Summary & Overview
HCPCS C9602: Coronary Atherectomy with Drug‑Eluting Stent and Angioplasty
HCPCS Level II code C9602 represents a combined percutaneous transluminal coronary atherectomy with placement of a drug‑eluting intracoronary stent and coronary angioplasty when performed for a single major coronary artery or branch. Nationally, this code captures a complex, catheter‑based revascularization technique used in coronary artery disease management and is relevant for clinical coding, inpatient procedure tracking, and payer coverage determinations.

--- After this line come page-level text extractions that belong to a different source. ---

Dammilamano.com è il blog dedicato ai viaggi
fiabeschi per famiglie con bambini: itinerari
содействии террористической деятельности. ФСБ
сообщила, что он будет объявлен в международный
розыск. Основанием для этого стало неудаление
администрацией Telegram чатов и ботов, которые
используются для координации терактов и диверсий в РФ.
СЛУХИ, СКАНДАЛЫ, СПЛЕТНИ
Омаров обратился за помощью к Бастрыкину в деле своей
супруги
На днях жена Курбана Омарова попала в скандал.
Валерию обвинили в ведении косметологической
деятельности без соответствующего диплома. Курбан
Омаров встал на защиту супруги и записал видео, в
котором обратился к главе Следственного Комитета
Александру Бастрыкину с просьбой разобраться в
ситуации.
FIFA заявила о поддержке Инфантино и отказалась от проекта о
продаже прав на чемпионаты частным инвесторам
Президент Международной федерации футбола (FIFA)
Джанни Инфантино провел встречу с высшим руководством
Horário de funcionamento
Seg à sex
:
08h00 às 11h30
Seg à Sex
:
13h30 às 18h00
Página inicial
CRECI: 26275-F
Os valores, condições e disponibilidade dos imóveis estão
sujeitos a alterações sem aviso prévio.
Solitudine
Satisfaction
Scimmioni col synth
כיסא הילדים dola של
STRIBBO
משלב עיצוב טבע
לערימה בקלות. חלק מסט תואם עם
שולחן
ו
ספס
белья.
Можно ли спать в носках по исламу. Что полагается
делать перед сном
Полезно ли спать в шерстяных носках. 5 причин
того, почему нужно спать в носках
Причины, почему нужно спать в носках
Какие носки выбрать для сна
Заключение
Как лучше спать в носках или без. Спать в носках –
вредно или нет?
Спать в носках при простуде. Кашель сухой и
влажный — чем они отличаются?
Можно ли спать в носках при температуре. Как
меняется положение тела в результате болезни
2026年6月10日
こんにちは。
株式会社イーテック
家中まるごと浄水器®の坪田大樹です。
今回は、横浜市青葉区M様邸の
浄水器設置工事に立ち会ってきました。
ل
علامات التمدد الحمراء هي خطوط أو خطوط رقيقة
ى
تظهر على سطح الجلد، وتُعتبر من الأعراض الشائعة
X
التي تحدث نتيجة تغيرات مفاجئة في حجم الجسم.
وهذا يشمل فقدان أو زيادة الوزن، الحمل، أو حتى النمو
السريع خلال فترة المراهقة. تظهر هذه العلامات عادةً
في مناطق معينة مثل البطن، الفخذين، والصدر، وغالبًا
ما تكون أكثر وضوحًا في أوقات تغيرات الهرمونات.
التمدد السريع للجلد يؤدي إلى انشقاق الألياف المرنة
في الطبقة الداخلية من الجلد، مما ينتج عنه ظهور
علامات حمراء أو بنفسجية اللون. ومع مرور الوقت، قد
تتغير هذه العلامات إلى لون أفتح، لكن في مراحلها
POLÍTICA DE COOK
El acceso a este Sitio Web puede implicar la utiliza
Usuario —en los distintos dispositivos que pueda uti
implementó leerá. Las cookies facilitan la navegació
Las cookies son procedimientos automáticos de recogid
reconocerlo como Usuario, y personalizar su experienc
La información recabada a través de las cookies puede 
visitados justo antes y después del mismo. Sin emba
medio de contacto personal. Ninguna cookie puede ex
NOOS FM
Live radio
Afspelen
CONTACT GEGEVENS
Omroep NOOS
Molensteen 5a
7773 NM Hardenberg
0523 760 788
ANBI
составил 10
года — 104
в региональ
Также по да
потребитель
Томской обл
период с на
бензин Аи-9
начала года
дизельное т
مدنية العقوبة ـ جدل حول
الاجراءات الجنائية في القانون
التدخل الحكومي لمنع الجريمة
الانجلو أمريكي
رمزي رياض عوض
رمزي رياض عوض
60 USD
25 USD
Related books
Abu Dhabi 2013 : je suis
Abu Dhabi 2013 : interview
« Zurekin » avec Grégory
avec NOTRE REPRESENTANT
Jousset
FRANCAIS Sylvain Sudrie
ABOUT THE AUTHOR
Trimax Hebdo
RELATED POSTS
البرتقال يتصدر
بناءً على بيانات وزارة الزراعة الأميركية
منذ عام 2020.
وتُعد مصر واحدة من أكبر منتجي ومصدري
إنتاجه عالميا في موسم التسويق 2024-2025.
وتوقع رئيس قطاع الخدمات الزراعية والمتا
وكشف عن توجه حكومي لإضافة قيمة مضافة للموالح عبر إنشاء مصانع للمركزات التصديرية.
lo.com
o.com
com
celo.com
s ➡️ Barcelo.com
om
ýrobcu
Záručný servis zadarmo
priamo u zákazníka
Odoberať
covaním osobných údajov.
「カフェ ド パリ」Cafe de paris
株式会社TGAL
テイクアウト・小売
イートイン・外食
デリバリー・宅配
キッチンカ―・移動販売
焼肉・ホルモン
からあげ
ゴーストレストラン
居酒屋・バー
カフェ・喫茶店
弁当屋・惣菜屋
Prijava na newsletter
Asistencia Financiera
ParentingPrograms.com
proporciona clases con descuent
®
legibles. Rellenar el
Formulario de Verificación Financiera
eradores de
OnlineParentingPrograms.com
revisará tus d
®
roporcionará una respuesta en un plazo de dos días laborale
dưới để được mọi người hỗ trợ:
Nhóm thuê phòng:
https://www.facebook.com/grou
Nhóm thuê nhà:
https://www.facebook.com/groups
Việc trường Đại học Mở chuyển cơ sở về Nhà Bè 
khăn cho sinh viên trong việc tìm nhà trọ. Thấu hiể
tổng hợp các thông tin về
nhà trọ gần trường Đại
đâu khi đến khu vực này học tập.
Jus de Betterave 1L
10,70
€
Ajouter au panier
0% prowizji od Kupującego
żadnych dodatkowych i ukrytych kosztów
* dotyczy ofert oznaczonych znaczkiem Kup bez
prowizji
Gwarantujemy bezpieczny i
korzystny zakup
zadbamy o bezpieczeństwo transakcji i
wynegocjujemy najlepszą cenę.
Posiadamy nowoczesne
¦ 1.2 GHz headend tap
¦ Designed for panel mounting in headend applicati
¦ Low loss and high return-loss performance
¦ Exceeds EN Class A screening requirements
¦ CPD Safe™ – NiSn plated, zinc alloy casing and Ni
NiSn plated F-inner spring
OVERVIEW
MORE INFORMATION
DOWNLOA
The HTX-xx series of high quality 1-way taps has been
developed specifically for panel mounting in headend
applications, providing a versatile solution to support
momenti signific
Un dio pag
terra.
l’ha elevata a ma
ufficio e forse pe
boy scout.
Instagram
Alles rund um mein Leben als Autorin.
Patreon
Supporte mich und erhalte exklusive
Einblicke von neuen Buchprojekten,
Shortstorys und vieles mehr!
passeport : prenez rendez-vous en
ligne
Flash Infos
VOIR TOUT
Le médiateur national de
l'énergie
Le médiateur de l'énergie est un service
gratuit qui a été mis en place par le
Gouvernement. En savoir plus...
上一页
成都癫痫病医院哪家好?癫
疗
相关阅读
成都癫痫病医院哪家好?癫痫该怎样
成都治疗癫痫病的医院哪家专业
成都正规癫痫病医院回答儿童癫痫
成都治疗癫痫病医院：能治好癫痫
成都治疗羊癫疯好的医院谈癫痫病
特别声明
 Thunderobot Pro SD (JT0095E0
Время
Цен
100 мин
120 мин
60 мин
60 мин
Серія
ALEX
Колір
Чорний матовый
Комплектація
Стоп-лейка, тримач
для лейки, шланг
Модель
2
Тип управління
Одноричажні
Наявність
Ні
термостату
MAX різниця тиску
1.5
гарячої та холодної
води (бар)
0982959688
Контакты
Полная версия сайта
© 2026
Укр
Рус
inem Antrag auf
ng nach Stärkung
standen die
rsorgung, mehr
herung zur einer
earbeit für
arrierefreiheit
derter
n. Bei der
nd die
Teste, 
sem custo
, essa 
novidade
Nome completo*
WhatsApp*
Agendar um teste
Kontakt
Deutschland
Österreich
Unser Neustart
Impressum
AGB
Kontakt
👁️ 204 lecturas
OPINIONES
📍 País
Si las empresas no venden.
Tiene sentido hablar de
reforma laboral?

Key payers included in this review are Aetna, Blue Cross Blue Shield, Cigna Health, and UnitedHealthcare. Readers will find an overview of the clinical procedure and its typical inpatient hospital setting, comparisons to related procedure codes that capture primary and add‑on coronary revascularization services, and a summary of common billing modifiers used with this service. The publication highlights coding relationships to other HCPCS Level II entries for coronary stenting and atherectomy to aid accurate claim reporting. It also summarizes typical ICD‑10 diagnostic contexts associated with the procedure.
The content is intended to inform coding professionals, billing administrators, and clinical leaders about the clinical definition and billing context of C9602, provide clarity on related codes used for multi‑vessel procedures, and identify where input data are missing for full service‑line benchmarking. Data not available in the input.
Billing Code Overview
HCPCS Level II code C9602 describes percutaneous transluminal coronary atherectomy, with drug eluting intracoronary stent, with coronary angioplasty when performed; single major coronary artery or branch. This procedure falls under Percutaneous Transcatheter/Transluminal Coronary Procedures and is typically performed in an Inpatient Hospital (POS 21) setting.
Data not available in the input.
Clinical & Coding Specifications
Clinical Context
A typical inpatient cardiology patient is an older adult admitted to the hospital with symptoms of acute coronary ischemia (for example chest pain, dyspnea, diaphoresis) and diagnostic evidence of coronary artery obstruction on coronary angiography. After diagnostic angiography identifies a significant lesion in a single major coronary artery or a major branch, the interventional cardiology team performs a percutaneous transluminal coronary atherectomy to debulk a calcified or resistant lesion, followed by placement of a drug‑eluting intracoronary stent and adjunctive coronary angioplasty as needed. The procedure is performed in the cardiac catheterization laboratory under monitored anesthesia or general anesthesia, typically documented in the inpatient hospital setting (POS 21). Preprocedural documentation includes indication (for example unstable angina or acute myocardial infarction), informed consent, medications administered, and clinical risk assessment. Operative note documents vessel treated, devices used (atherectomy device, drug‑eluting stent), angioplasty balloons, complications if any, and access site. Postprocedure notes include hemodynamic stability, access site management, antiplatelet therapy plan, and disposition (observation in telemetry unit or admission to cardiac floor or ICU). Billing is submitted using HCPCS Level II code C9602 for the described single major coronary artery or branch intervention.
Coding Specifications
-
Modifiers
-
26: Professional Component — used when reporting only the physician’s professional work (interpretation, procedure) separate from the facility/technical component. Use when the hospital bills separately for technical component and the physician bills professional services. -
51: Multiple Procedures — used when multiple distinct procedures are reported on the same day by the same provider and payer requirements permit. Apply per payer rules for surgical package reductions.